I hope I am not coming off sounding paternalistic by telling patients they shouldn’t be upset or angry when it takes a long time to be diagnosed with a potentially life threatening disease. Those are natural feelings in such circumstances. I just want patients to understand that their primary care doctors and other physicians they have seen along the way are not incompetent and are doing their best to act in patients’ best interests. What’s important is to try to move beyond whatever happened in the past and focus on getting through the necessary treatments to achieve the best possible outcome.

Bilateral mastectomy – overtreatment?

This week’s radiation oncology (#radonc) twitter journal club featured the recent paper (http://www.ncbi.nlm.nih.gov/pubmed/25182099) that, in part, showed an increase in the rate of bilateral mastectomy (BLM) for early stage breast cancer from 2% in 1998 to 12.3% in 2011. Broken down by age group, over 35% of women under 40 years old, 20% aged 40-49, and 10% of women 50-64 are now getting bilateral mastectomy when a unilateral lumpectomy and radiation is a viable alternative.

I was quite taken aback when I heard those numbers, especially once learning that the same study showed absolutely no survival difference between BLM and lumpectomy. Is this overtreatment gone overboard? It is not shocking to learn that those most likely to get BLM were white, affluent, and had private insurance. And while pursuing BLM is a sensitive topic particularly when genetic mutations and strong family histories are involved, the medical community needs to take a step back to consider the current state of affairs.

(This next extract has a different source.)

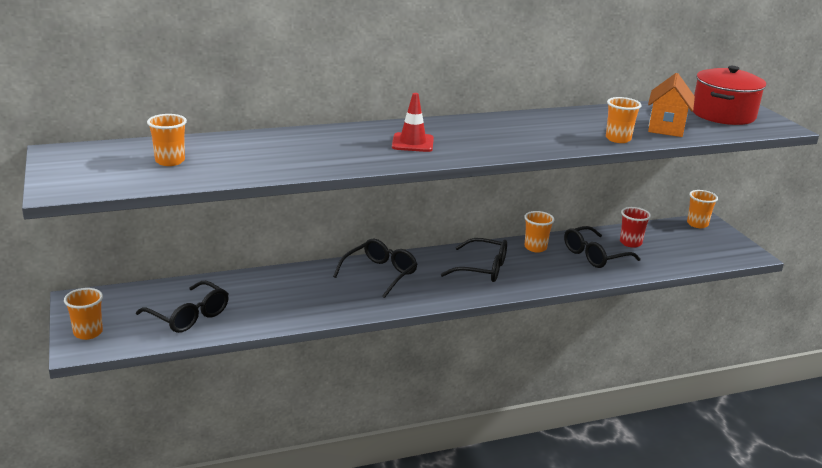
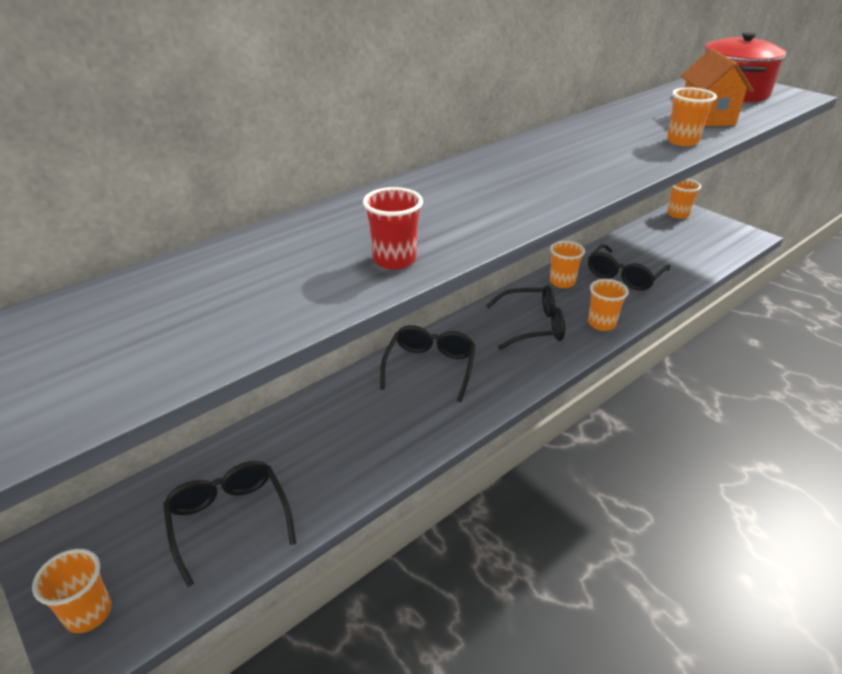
camera: 20 degrees left, 10 degrees up
black glasses [136,281,229,333] -> black glasses turned 135 degrees counterclockwise [163,461,296,587]
orange cup [147,114,187,166] -> orange cup moved to [588,279,629,331]
red traffic cone [392,93,434,152] -> none
red cup [620,207,651,248] -> red cup moved to [363,187,423,270]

Some of the patients getting now getting BLM (12% of *all* early stage breast cancers!) do so because they are demanding it of their surgical oncologists in order to ease their anxiety regarding a potential second breast cancer down the road. And surgeons are increasingly agreeing in order to “satisfy” their patients, creating a “new normal” where overtreatment with BLM is acceptable. Since when is major surgery an acceptable answer to dealing with patients’ anxiety? If a major celebrity were to get thyroid cancer, and the public were to learn that the prevalence of occult thyroid cancer is 5-30% from autopsy studies (http://www.ncbi.nlm.nih.gov/pubmed/23517343), would prophylactic thyroidectomies become an accepted practice?

We also now know that the most highly “satisfied” patients cost more to the healthcare system and are more likely to die compared to less “satisfied” patients (http://www.ncbi.nlm.nih.gov/pubmed/22331982). I have written about this (http://www.cmaj.ca/content/early/2013/08/12/cmaj.130366.full.pdf+html) before, but physicians need to be very careful in separating what patients want from what’s best for patients, because these two concepts can sometimes be at odds with each other. This is reflected in the fact that most patients are highly satisfied with their choice of BLM after their surgery despite having a worse body image, sexual function, and substantially more repeat operations and major complications (see Discussion in article linked to in the first paragraph).

I am not arguing that BLM is inappropriate for all women diagnosed with breast cancer. But the high rate and exponential growth in the rate of BLM over time causes me great concern. Currently the most high profile debate in breast cancer is regarding the value of screening mammography; however, I think more attention needs to be paid to the overtreatment of early stage disease.